Depending on manufacturer, furosemide comes in 20, 40 and 80 milligram tablets. Colors, shapes and sizes
vary by manufacturer. Tablets expire five years and solutions expire 42 months from manufacture date.
Injection solutions of furosemide are manufactured in a 10 milligram per milliliter concentration with vials or
ampules containing 2, 4, 8 and 10 milliliters. Furosemide is extremely light sensitive (hence, packaging in
darkly colored vials, ampules,and bottles). Exposure to light may cause discoloration; do not use furosemide
solutions or tablets with a yellow color. Refrigeration may result in drug crystallization or precipitation.
Rewarming may be performed without affecting the drug's stability. Infusions solutions of furosemide mixed in
NS or D5W are stable for 24 hours at room temperature. Oral solutions of furosemide come in 10 milligrams
per milliliter orange flavor and 40 milligrams per 5 milliliter pineapple-peach flavor. Furosemide should be
stored at room temperature between 59 – 86 F.
Cautions and Warnings – Furosemide should not be given to patients allergic to drugs containing sulfa.
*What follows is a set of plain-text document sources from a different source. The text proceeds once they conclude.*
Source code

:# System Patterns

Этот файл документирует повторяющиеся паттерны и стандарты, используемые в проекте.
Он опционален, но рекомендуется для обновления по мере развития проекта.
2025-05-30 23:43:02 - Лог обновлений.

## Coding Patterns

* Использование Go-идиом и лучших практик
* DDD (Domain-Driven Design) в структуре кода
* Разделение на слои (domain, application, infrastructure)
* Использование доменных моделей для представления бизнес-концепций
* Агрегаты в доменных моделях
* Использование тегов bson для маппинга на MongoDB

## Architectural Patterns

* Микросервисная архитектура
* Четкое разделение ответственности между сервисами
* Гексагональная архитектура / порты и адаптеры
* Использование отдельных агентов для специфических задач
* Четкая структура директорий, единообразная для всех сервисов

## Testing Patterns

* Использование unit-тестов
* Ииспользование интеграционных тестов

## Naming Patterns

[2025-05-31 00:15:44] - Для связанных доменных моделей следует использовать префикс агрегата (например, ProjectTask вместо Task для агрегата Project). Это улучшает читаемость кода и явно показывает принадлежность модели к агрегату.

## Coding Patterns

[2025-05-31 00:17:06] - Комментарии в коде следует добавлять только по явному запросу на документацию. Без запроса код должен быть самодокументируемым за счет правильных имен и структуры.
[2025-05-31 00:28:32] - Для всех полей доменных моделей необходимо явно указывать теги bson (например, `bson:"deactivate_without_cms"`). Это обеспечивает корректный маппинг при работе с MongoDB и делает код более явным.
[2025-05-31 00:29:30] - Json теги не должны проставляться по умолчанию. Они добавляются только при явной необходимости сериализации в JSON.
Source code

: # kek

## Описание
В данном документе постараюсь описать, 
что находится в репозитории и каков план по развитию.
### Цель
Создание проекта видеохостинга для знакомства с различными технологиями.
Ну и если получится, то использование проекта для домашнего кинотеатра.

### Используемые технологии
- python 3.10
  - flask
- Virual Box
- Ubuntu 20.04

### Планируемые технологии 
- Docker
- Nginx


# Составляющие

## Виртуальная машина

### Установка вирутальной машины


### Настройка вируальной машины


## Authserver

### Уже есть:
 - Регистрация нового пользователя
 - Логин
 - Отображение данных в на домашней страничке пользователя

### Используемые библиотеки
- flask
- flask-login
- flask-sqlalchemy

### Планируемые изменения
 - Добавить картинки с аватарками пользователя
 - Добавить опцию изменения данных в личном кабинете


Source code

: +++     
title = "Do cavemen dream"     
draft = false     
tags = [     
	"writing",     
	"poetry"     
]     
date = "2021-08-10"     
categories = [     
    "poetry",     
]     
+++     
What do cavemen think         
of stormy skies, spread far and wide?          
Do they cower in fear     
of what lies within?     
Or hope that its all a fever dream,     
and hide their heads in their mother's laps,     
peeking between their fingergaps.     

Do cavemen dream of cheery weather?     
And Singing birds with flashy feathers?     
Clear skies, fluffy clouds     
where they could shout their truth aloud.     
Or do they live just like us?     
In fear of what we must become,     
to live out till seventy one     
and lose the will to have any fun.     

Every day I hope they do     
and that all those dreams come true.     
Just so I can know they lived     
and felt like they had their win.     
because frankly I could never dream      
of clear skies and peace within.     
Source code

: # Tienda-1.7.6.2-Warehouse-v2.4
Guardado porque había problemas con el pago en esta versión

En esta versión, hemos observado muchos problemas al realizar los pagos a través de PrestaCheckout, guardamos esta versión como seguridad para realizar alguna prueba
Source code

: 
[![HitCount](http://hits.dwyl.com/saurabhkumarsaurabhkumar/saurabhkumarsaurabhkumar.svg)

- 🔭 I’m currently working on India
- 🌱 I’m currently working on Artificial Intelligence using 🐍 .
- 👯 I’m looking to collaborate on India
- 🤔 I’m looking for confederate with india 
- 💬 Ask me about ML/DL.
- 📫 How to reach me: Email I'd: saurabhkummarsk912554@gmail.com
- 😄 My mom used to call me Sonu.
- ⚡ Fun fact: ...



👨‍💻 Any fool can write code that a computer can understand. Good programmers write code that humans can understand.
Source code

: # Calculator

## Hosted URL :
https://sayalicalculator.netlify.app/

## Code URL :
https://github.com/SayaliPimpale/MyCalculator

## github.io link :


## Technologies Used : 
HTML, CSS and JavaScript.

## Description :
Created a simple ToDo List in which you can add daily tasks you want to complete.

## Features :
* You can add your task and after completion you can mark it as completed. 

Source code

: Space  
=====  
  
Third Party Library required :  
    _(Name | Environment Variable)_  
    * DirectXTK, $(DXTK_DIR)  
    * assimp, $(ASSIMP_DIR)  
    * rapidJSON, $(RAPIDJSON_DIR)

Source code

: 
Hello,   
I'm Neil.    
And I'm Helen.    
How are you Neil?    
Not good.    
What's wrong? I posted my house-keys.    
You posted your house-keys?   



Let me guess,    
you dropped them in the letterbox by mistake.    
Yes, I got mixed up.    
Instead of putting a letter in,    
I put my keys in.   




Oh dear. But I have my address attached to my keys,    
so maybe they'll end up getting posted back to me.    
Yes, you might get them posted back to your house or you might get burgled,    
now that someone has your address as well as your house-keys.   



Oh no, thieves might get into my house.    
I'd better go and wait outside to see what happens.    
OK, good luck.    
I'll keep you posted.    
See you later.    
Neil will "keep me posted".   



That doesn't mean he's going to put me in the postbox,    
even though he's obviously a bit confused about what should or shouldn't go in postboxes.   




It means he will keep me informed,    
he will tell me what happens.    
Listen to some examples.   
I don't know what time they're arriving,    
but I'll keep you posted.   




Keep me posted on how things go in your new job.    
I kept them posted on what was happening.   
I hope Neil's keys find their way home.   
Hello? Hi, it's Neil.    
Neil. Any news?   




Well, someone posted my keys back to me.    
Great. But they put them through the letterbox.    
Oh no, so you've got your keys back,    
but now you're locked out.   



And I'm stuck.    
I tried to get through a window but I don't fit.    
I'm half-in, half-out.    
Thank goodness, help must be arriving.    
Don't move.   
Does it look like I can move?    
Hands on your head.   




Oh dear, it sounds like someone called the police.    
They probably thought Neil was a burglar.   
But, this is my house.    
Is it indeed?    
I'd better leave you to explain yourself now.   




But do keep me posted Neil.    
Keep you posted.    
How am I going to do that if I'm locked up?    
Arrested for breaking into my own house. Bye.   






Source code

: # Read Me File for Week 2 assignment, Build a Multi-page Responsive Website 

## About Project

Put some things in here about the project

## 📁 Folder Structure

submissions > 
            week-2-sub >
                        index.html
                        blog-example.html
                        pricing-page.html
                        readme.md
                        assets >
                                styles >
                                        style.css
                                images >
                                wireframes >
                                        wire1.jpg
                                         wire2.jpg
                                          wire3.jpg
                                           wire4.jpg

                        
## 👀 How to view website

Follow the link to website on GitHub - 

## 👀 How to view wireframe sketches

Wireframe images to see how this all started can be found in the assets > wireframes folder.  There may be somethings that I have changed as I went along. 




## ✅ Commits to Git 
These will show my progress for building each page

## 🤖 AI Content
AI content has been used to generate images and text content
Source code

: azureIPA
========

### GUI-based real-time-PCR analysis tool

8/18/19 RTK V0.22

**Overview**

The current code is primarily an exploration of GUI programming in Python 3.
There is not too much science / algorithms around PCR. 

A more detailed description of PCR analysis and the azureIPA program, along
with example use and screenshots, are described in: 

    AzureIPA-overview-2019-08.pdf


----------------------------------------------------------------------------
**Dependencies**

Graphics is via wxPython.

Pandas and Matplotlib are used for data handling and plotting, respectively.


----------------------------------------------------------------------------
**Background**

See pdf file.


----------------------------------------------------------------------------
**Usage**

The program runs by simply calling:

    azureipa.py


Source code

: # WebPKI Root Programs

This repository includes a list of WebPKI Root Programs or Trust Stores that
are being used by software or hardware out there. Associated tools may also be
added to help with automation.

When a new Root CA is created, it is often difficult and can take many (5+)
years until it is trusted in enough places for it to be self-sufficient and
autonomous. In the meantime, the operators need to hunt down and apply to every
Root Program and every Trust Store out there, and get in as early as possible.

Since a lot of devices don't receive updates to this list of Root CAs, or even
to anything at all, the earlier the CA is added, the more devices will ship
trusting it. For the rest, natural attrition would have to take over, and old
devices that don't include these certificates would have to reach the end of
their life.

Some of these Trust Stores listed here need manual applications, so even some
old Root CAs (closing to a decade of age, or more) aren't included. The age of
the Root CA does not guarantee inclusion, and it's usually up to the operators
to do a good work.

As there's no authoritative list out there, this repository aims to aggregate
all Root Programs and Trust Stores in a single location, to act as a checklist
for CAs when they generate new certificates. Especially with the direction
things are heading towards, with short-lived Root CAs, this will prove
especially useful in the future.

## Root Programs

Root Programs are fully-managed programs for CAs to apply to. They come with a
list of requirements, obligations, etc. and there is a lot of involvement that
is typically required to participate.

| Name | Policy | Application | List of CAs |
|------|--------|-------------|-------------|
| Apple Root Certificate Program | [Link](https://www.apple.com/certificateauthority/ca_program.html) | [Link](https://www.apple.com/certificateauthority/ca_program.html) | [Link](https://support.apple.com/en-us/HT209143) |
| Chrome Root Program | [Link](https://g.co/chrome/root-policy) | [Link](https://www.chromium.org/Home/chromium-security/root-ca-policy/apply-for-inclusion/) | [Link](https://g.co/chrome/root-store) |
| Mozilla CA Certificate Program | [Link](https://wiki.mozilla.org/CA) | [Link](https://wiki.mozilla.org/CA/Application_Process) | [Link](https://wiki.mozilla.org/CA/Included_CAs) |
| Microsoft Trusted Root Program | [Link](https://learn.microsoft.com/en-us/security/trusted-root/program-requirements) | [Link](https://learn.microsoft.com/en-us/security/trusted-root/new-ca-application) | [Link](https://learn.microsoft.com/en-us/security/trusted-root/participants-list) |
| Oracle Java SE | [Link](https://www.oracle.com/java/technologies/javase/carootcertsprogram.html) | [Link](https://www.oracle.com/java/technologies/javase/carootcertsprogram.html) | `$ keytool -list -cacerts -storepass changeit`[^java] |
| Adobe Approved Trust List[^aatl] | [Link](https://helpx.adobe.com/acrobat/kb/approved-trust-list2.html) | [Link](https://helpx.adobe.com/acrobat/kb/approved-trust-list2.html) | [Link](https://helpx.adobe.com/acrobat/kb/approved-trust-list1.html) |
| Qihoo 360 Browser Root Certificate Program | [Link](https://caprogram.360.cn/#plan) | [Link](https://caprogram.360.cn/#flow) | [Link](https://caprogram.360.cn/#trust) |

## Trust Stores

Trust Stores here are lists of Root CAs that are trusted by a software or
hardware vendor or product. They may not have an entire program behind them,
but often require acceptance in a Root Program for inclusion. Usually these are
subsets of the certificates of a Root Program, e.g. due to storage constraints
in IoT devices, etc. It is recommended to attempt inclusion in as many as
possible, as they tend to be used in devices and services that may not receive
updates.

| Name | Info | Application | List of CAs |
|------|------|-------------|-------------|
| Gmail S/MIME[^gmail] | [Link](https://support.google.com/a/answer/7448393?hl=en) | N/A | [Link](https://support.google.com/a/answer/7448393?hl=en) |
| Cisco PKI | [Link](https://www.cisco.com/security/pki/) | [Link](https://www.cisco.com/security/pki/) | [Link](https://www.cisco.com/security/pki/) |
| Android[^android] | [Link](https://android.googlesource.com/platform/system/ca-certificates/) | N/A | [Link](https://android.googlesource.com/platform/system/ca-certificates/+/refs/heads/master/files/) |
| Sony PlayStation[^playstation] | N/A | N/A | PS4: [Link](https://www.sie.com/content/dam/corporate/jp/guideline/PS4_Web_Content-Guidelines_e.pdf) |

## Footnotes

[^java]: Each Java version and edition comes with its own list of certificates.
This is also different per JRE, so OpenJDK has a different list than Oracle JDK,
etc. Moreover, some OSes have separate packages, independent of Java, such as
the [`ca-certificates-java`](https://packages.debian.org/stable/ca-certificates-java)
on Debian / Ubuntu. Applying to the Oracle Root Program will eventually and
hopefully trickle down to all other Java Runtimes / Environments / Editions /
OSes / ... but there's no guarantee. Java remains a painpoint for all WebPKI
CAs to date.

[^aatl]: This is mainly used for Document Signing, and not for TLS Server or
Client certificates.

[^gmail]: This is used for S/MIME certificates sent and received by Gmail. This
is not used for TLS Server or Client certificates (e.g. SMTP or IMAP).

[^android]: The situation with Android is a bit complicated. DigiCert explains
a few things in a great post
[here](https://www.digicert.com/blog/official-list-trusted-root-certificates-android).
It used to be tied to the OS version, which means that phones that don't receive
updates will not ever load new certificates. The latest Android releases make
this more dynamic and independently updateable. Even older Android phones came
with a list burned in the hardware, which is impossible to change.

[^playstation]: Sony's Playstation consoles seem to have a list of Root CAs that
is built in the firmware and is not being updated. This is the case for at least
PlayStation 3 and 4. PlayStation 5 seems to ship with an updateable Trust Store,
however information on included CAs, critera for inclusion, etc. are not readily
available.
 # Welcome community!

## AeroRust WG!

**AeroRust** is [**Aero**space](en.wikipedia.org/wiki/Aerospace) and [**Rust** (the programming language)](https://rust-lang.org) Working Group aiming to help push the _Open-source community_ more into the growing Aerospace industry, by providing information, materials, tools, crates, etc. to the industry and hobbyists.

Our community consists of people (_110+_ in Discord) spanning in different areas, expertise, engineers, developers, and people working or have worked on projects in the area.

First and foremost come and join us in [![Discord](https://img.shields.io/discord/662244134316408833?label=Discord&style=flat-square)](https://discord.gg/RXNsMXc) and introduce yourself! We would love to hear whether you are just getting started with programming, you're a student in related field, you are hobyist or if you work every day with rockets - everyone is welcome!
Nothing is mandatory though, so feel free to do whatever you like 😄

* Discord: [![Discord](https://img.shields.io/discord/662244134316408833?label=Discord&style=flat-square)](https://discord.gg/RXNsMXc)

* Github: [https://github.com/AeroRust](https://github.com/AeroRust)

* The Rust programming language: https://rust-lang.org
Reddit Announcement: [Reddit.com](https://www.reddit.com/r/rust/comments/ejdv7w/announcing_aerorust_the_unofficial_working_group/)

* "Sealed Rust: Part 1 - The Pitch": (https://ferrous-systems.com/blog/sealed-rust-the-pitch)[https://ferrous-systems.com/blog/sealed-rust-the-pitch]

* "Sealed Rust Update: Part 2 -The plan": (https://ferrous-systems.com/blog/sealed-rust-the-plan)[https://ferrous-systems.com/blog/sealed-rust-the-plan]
Important Side Effects and Interactions – Side effects of furosemide are mostly related to diuretic effects, the
most significant of which are hypotension and decreased blood potassium levels (hypokalemia). Patients should
be instructed to rise slowly from sitting or lying positions to minimize lightheadedness or dizziness associated
with diuretic effects. Blood pressure and electrolyte levels should be checked frequently. Potassium
supplementation may be necessary. For reasons poorly understood, furosemide also has a tendency to increase
blood glucose levels in patients with diabetes. Nausea occurs occasionally with oral furosemide and can usually
be reduced or eliminated by taking the drug with food.
Incredibly for such a frequently used drug, there are virtually no published frequencies of side effects. Cases of
reversible and permanent hearing loss (ototoxicity) have been reported with furosemide. These have usually
been associated with rapid injection, administration to patients with renal failure, doses exceeding several times
the recommended maximums or administration with other ototoxic drugs.
There are 190 drugs are reported to interact with furosemide. Few of these could not be surmised from the
therapeutic actions of furosemide. Furosemide may increase the ototoxic effects of aminoglycoside antibiotics
and high dose salicylates. It may potentiate the action of succinycholine. There is a high risk of lithium toxicity
from reduced clearance of lithium when taken with furosemide. There may be a tendency towards worsening of
chronic renal insufficiency when furosemide is used in conjunction with NSAIDs.